To-do list.
1. Answer these questions about the thread on saving a Spark dataframe as a partitioned Hive table:
(a) Which column does the original poster want to use for dynamic partitioning?
(b) Which two Hive properties did one replier have to enable, and to what values?
(c) According to the final reply, how must the partitioned column appear in the DataFrame?
2. Carry the thread on saving a Spark dataframe as a partitioned Hive table forward from its last line.

Document passage.
===
Save Spark dataframe as dynamic partitioned table in Hive - apache-spark

I have a sample application working to read from csv files into a dataframe. The dataframe can be stored to a Hive table in parquet format using the method
df.saveAsTable(tablename,mode).
The above code works fine, but I have so much data for each day that i want to dynamic partition the hive table based on the creationdate(column in the table).
is there any way to dynamic partition the dataframe and store it to hive warehouse. Want to refrain from Hard-coding the insert statement using hivesqlcontext.sql(insert into table partittioin by(date)....).
Question can be considered as an extension to :How to save DataFrame directly to Hive?
any help is much appreciated.

I believe it works something like this:
df is a dataframe with year, month and other columns
df.write.partitionBy('year', 'month').saveAsTable(...)
or
df.write.partitionBy('year', 'month').insertInto(...)

I was able to write to partitioned hive table using df.write().mode(SaveMode.Append).partitionBy("colname").saveAsTable("Table")
I had to enable the following properties to make it work.
hiveContext.setConf("hive.exec.dynamic.partition", "true")
hiveContext.setConf("hive.exec.dynamic.partition.mode", "nonstrict")

I also faced same thing but using following tricks I resolved.
When we Do any table as partitioned then partitioned column become case sensitive.
Partitioned column should be present in DataFrame with same name (case sensitive). Code:
var dbName="your database name"
var finaltable="your table name"
// First check if table is available or not..
if (sparkSession.sql("show tables in " + dbName).filter("tableName='" +finaltable + "'").collect().length == 0) {
//If table is not available then it will create for you..
println("Table Not Present \n Creating table " + finaltable)
===
Supplied material.
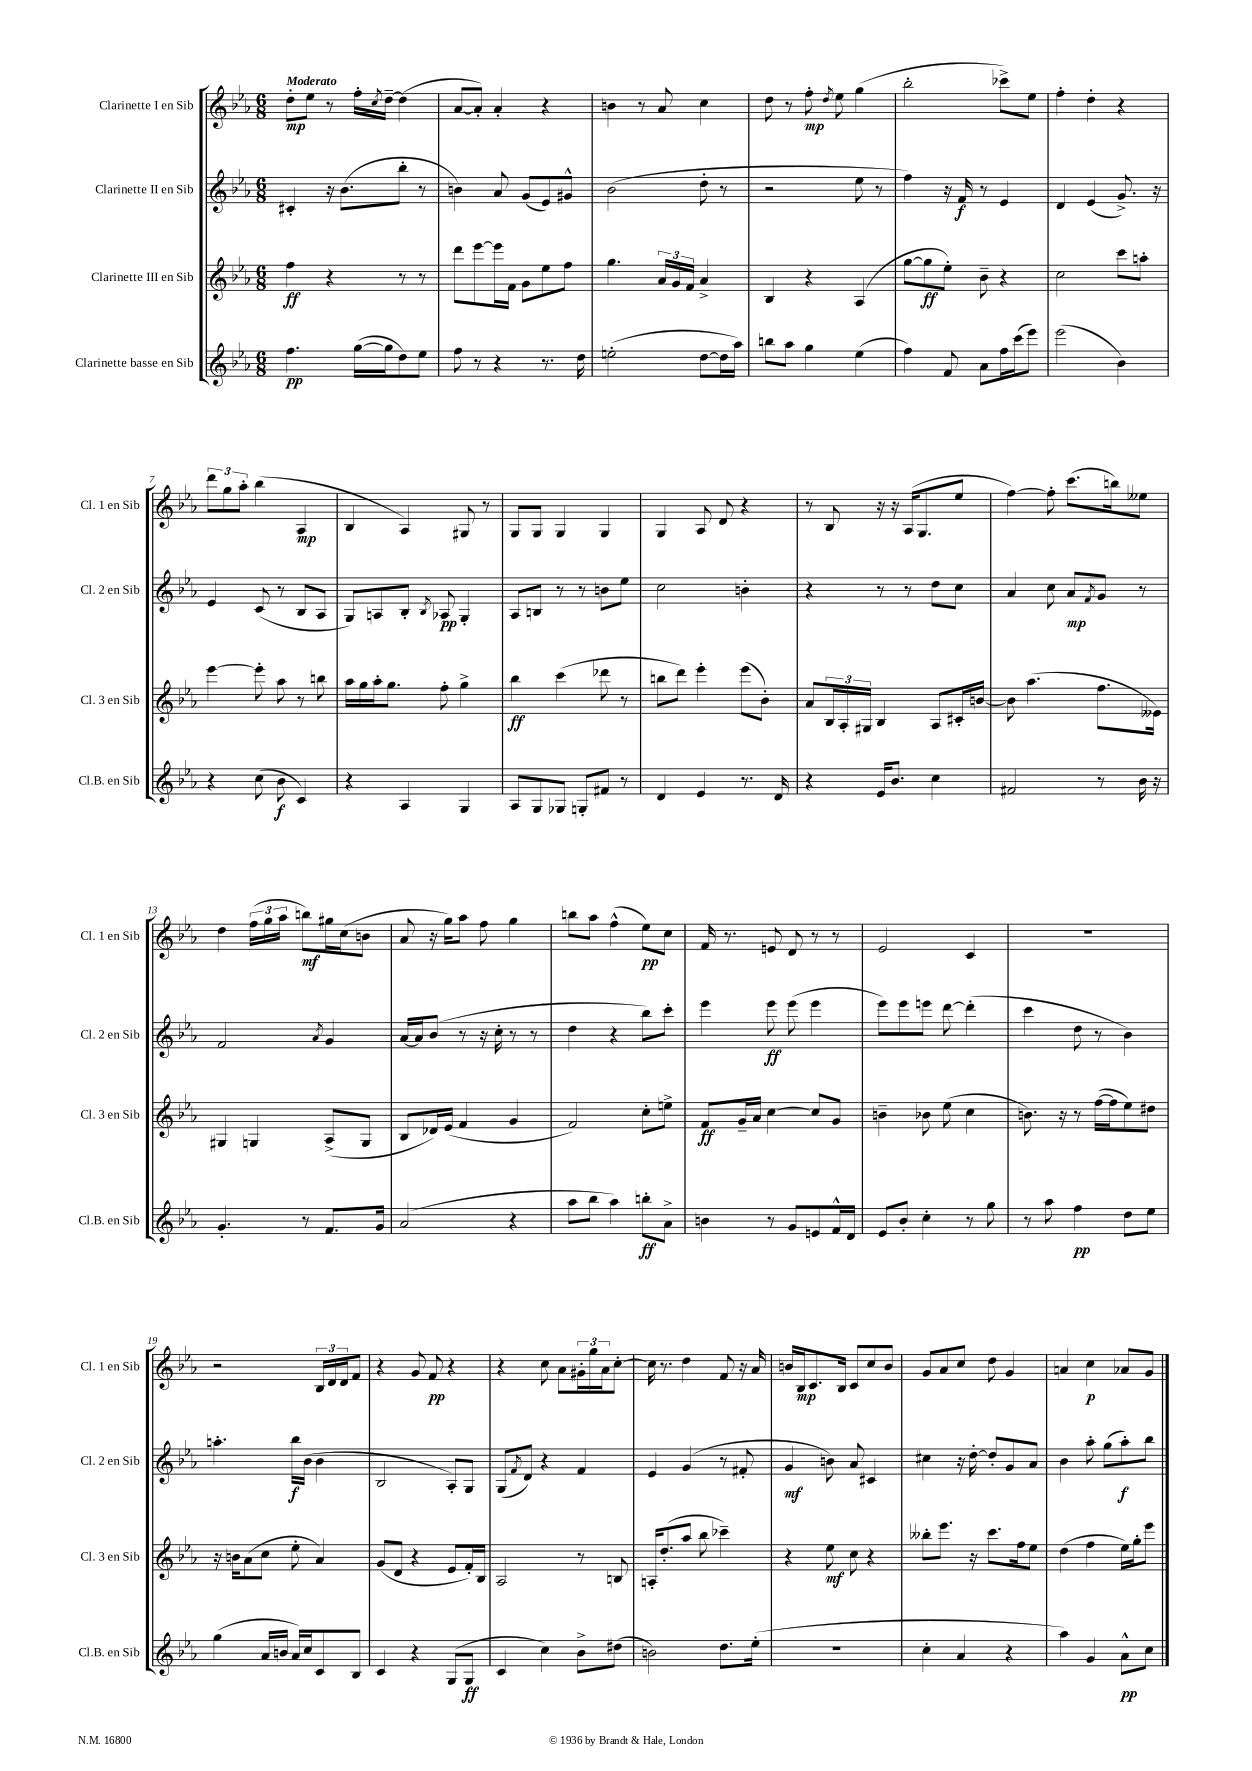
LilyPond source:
===
Task responses.
1.
(a) The creationdate column.
(b) "hive.exec.dynamic.partition" set to "true" and "hive.exec.dynamic.partition.mode" set to "nonstrict".
(c) It must be present in the DataFrame with the same name, matching case exactly.

2.
sparkSession.sql("use Database_Name")
sparkSession.sql("SET hive.exec.dynamic.partition = true")
sparkSession.sql("SET hive.exec.dynamic.partition.mode = nonstrict ")
sparkSession.sql("SET hive.exec.max.dynamic.partitions.pernode = 400")
sparkSession.sql("create table " + dbName +"." + finaltable + "(EMP_ID string,EMP_Name string,EMP_Address string,EMP_Salary bigint) PARTITIONED BY (EMP_DEP STRING)")
//Table is created now insert the DataFrame in append Mode
df.write.mode(SaveMode.Append).insertInto(empDB + "." + finaltable)
}

it can be configured on SparkSession in that way:
spark = SparkSession \
.builder \
...
.config("spark.hadoop.hive.exec.dynamic.partition", "true") \
.config("spark.hadoop.hive.exec.dynamic.partition.mode", "nonstrict") \
.enableHiveSupport() \
.getOrCreate()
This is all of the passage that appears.